In reply to keith-ratcliffe:

If you watch Clive Myrie's reports from the Royal London, you will get an idea of the degree to which wards have been turned over to covid care, and the different levels of care provided, including sending patients out to specialist treatment centres (e.g. Papworth if they have space...). 12 out of 15 floors of the RL have covid patients. ICU capacity has increased from 40 to 140. Staff from all disciplines are helping in these expanded ICU services.

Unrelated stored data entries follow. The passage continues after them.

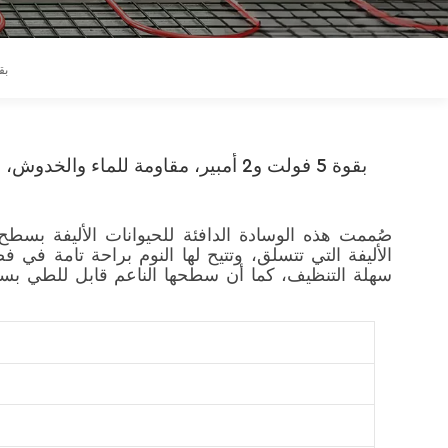
Polski
حصيرة تدفئة للحيوانات الأليفة تعمل بمنف
Magyar
zh-CN
صُممت هذه الوسادة الدافئة للحيوانات الأليفة بسطح 
الأليفة التي تتسلق، وتتيح لها النوم براحة تامة في
سهلة التنظيف، كما أن سطحها الناعم قابل للطي بسهو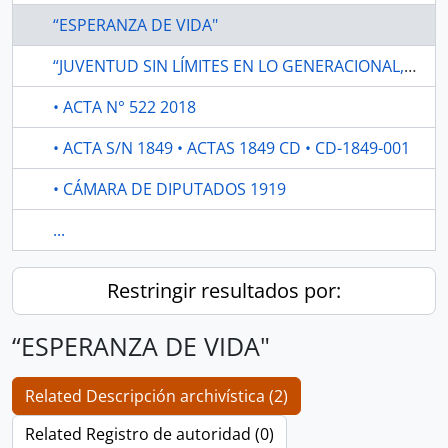
“ESPERANZA DE VIDA"
“JUVENTUD SIN LÍMITES EN LO GENERACIONAL, HACIENDO CAMINO AL ANDAR”.
• ACTA N° 522 2018
• ACTA S/N 1849 • ACTAS 1849 CD • CD-1849-001
• CÁMARA DE DIPUTADOS 1919
...
Restringir resultados por:
“ESPERANZA DE VIDA"
Related Descripción archivística (2)
Related Registro de autoridad (0)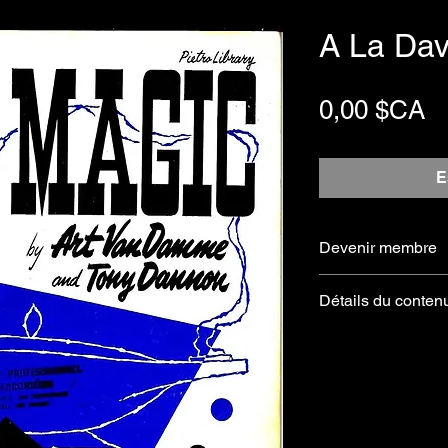
A La Da
Pr
0,00 $CA
E
Devenir membre
S'abonner
Détails du conten
A La Dave
Extrait du recueil :
JAZZ MAGIC – Vo
Arrangement :
Art Van Damme &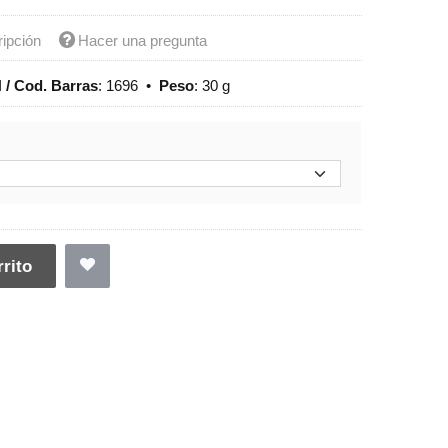
ripción
Hacer una pregunta
 / Cod. Barras
:
1696
•
Peso
:
30 g
rito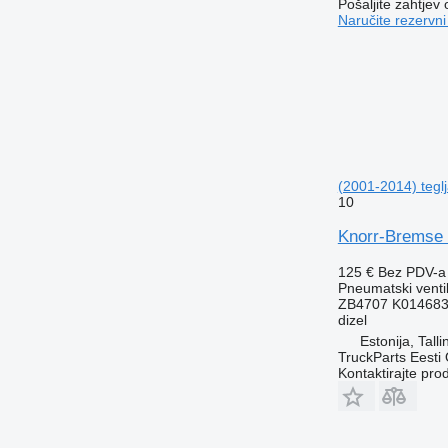
Pošaljite zahtjev
Naručite rezervni
(2001-2014) tegl
10
Knorr-Bremse 
125 €
Bez PDV-a
Pneumatski venti
ZB4707 K014683
dizel
Estonija, Talli
TruckParts Eesti
Kontaktirajte pro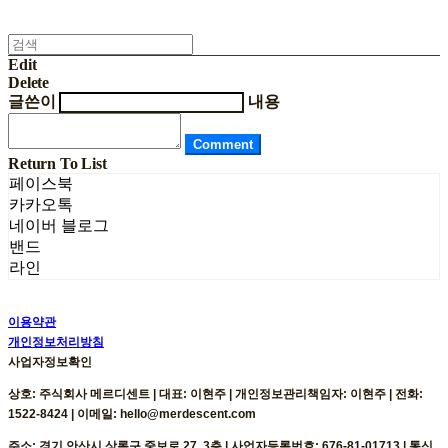
Edit
Delete
글쓴이
내용
Comment
Return To List
페이스북
카카오톡
네이버 블로그
밴드
라인
이용약관
개인정보처리방침
사업자정보확인
상호: 주식회사 메르디센트 | 대표: 이현주 | 개인정보관리책임자: 이현주 | 전화:
1522-8424 | 이메일: hello@merdescent.com
주소: 경기 안산시 상록구 중보로 27, 3층 | 사업자등록번호:
676-81-01713
| 통신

https://www.bbc.co.uk/news/av/health-55724994

Post edited at 21:22
 SAF 21 Jan 2021
In reply to keith-ratcliffe:

You see your questions/assumptions as naive but they could easily be interpreted as insulting or disrespectful, even if unintentionally.

I don't think you, and many others, quite grasps the complexity of a modern ICU.

As a student paramedic on my theatre placement I watch a man walk into the anaesthetic room for a complex operation to remove his larynx and all associated lymph nodes. Over the course of the next hour or so the anaesthetist took this walking talking man and rendered him an ICU patient. Central lines, syringe drivers, infusion pumps, intubation, sats probe, capnography, ECG monitoring, urinary catheter, nasal gastric feeding tube, oesophageal temperature probe, bear Hugger blanket, arterial lines, internal blood pressure and blood gas monitoring etc etc. It was a humbling thing to witness.

Even as an experienced paramedic it is daunting transferring ICU patients, moving equipment around and risking accidently disconnecting a machine or dislodging something in that patient that they are totally reliant on for their existence, and worse still maybe not even realising. 

Add to that that most covid ICU patients are now conscious and it adds another level of complexity.

ICU staff need to understand and be proficient in what they are doing. Rapidly training people up to that from nothing really isn't an option.